Babalakin is also the Chairman of Stabilini Visinoni Limited, a Nigerian construction firm. His hospitality and leisure company, Resort International Limited, was in 2006 granted a Development Lease Agreement to convert the former Federal Secretariat in Ikoyi, Lagos, into luxury blocks of 480 flats, until work was stopped by the Lagos State Government a year later, in 2007, as well as the development of a 300-bed hotel at MMA2.

== Political career==
In 2005, Babalakin was appointed by the Nigerian President, Chief Olusegun Obasanjo, as a member of the National Political Reforms Conference, where he served on the Legal Reforms Committee. He also served as the Chairman of the Constitution Drafting Sub Committee, which was responsible for the drafting of the constitution. He was the vice-chairman of the committee for the review of the Evidence Act. He also served as the chairman of two committees of the Nigerian Bar Association: the Real Estate and Construction Law Committee of the Section on Business Law and the Government Practice Committee of the Section on Legal Practice. He was appointed alongside Alhaji Rilwanu Lukman as Honorary Adviser to the government of President Umaru Musa Yar'Adua.

He has also served as:
- Pro-Chancellor and the Chairman of Council of the University of Maiduguri between 2009 and 2013.
- Chairman of the Committee of Pro-Chancellors of Federal Universities in Nigeria.
- Chairman of the Implementation Monitoring Committee of the Agreements entered into between the Federal Government of Nigeria and the various unions of the Nigerian Universities, including the Academic Staff Union of Universities in Nigeria (ASUU), SSANU, NAAT and NASU.
- Chairman of the Federal Government Committee to Re-negotiate the 2009 Agreement between Federal Government and the University Unions.
- Current Pro-Chancellor and Chairman of Council of the University of Lagos.

==Philanthropy==
Babalakin donated an 80-bed hostel to the University of Ilorin in the name of his father, Justice Bolarinwa Oyegoke Babalakin, and another in Ibogun, Ogun State, in memory of his mother, Ramotu Ibironke Babalakin.
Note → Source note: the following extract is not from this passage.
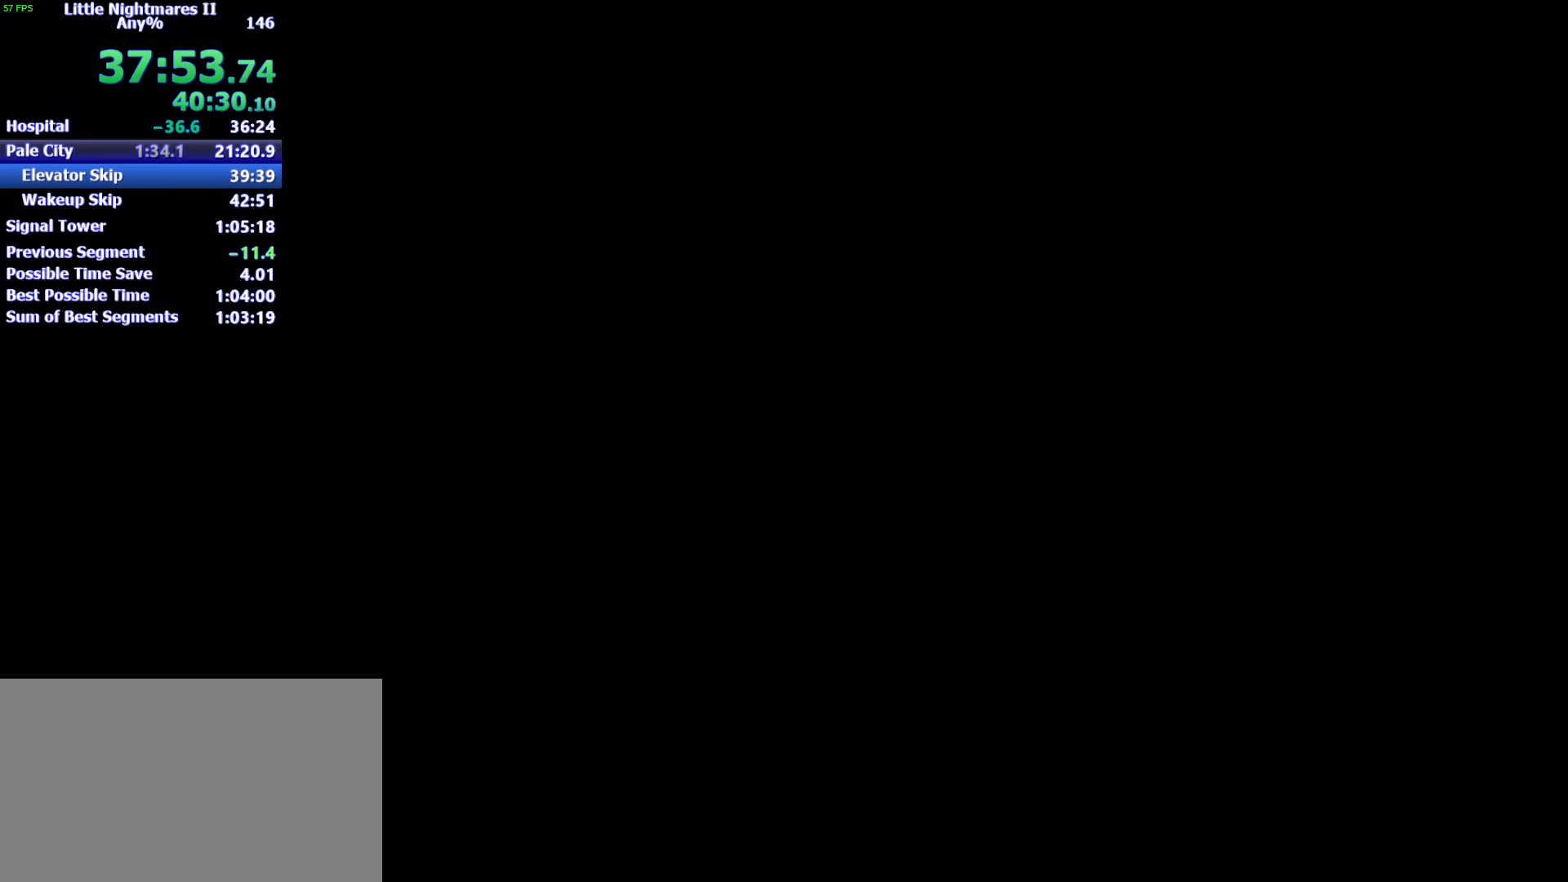
{"keys": ["d"], "mouse": [], "events": []}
He also donated a 500-seat auditorium to the Moshood Abiola Polytechnic in memory of his mother.

He treated 1,000 patients with various eye diseases in Aye daade Local Government, and a further 4,000 in Owo Local Government, under the foundation set up in memory of his late mother.
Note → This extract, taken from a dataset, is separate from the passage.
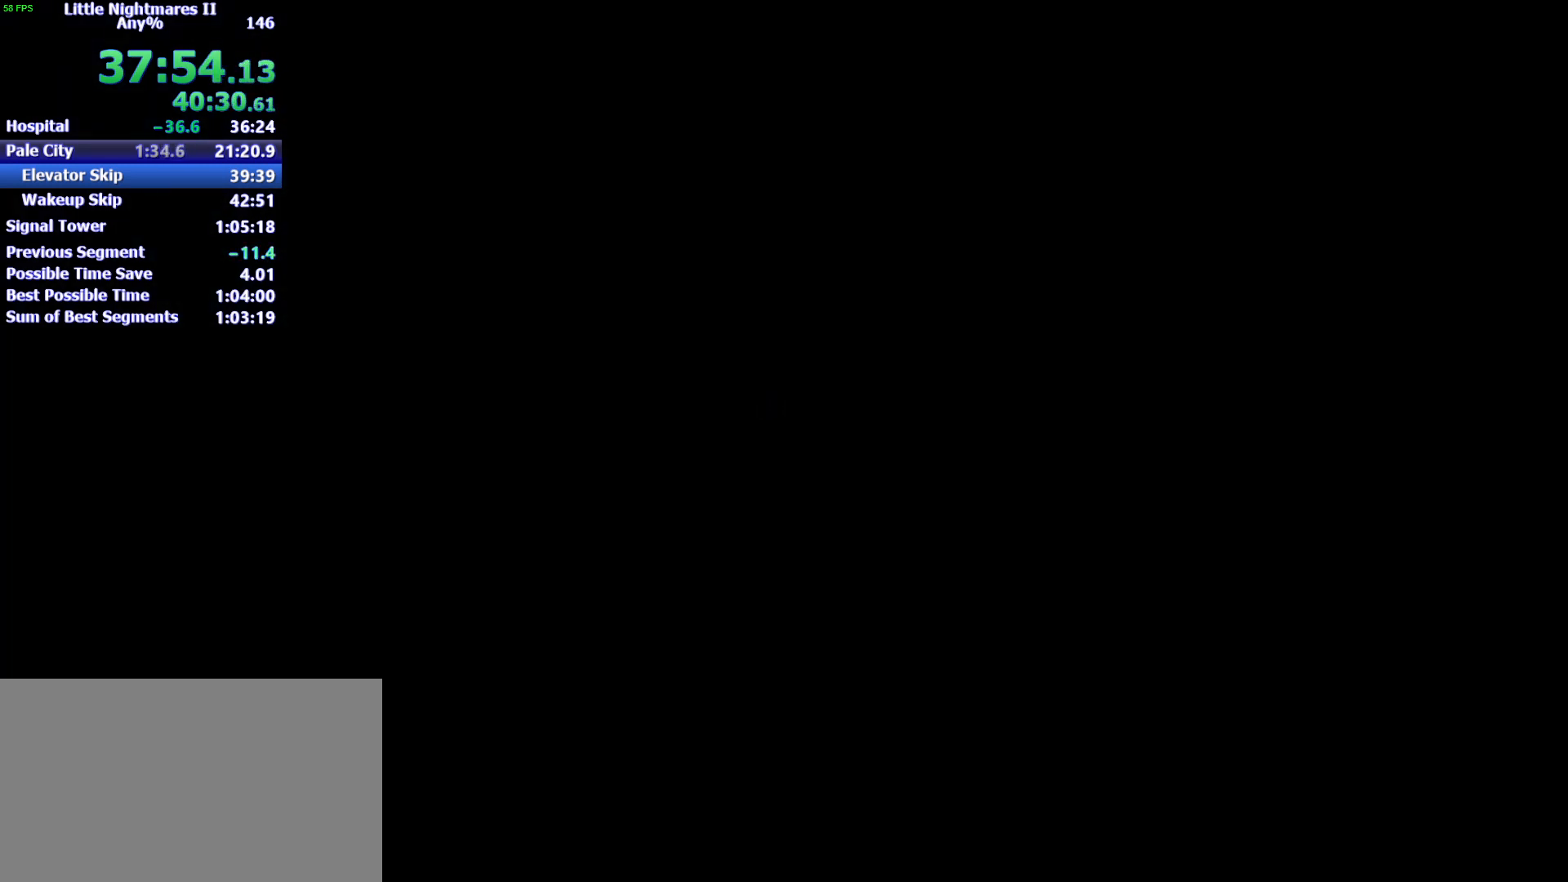
{"keys": ["d"], "mouse": [], "events": []}
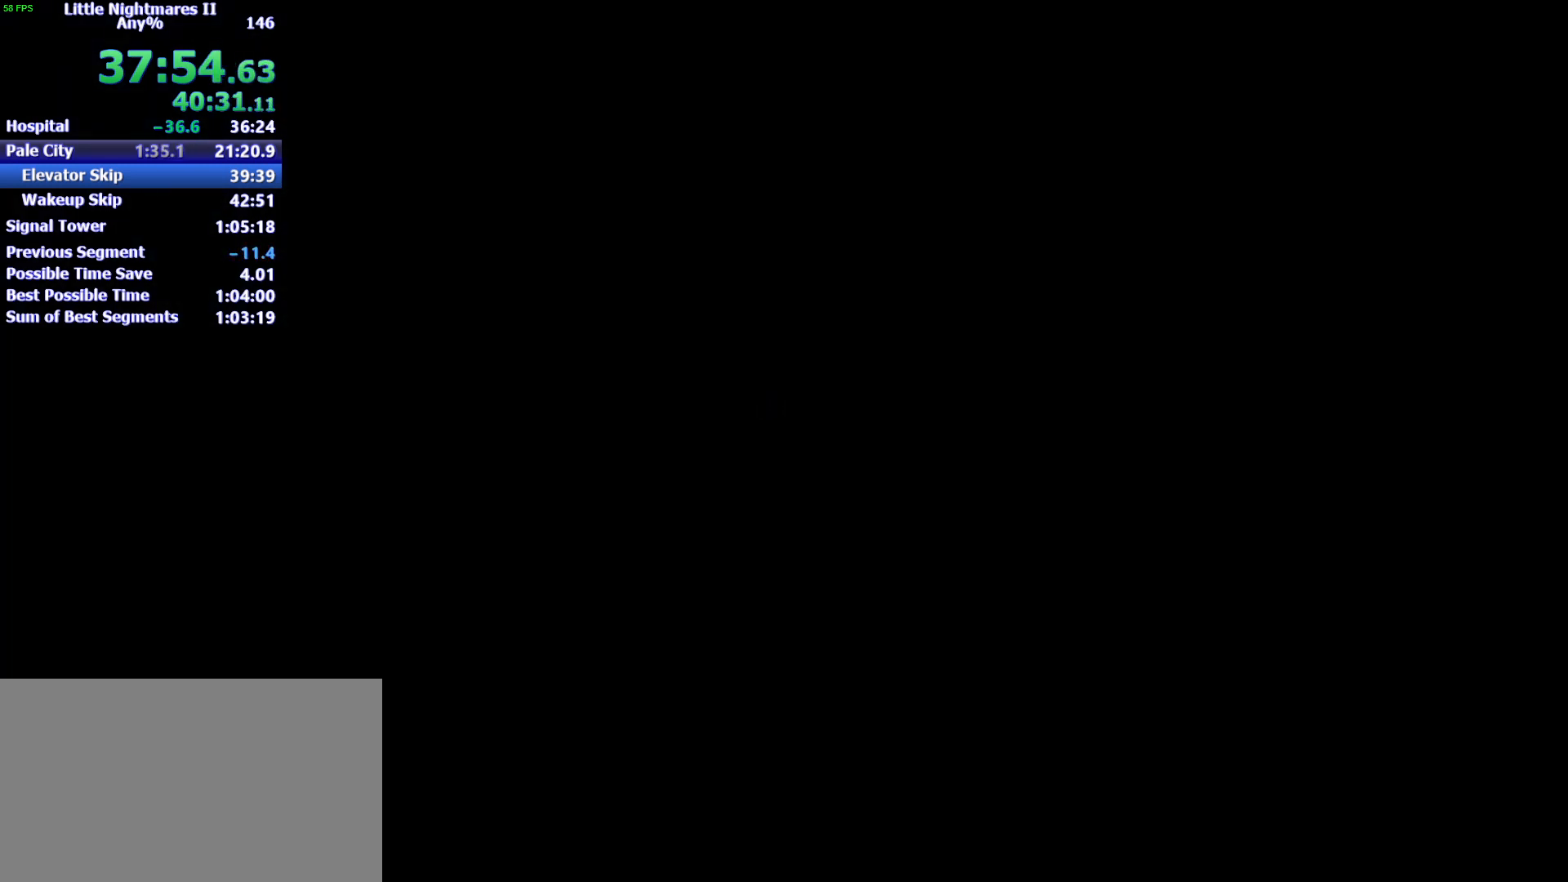
{"keys": ["d"], "mouse": [], "events": []}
He runs an elaborate scholarship scheme in and out of Nigeria with over 200 students in Nigeria and over 40 students abroad.

==Honours==

Babalakin was, in 2002, made a Senior Advocate of Nigeria (SAN). In 2007, he was conferred with the national honour of the Officer of the Federal Republic of Nigeria (OFR). On 21 December 2013, during the 90th anniversary of the Ansar Ud Deen Society of Nigeria, Babalakin, along with other dignitaries including the Lagos State governor, Babatunde Fashola (SAN), was awarded the Merit Award for his contribution to the society and humanity in general.

==Personal life==
Babalakin is married to Olugbolahan Babalakin, also a lawyer. They have children.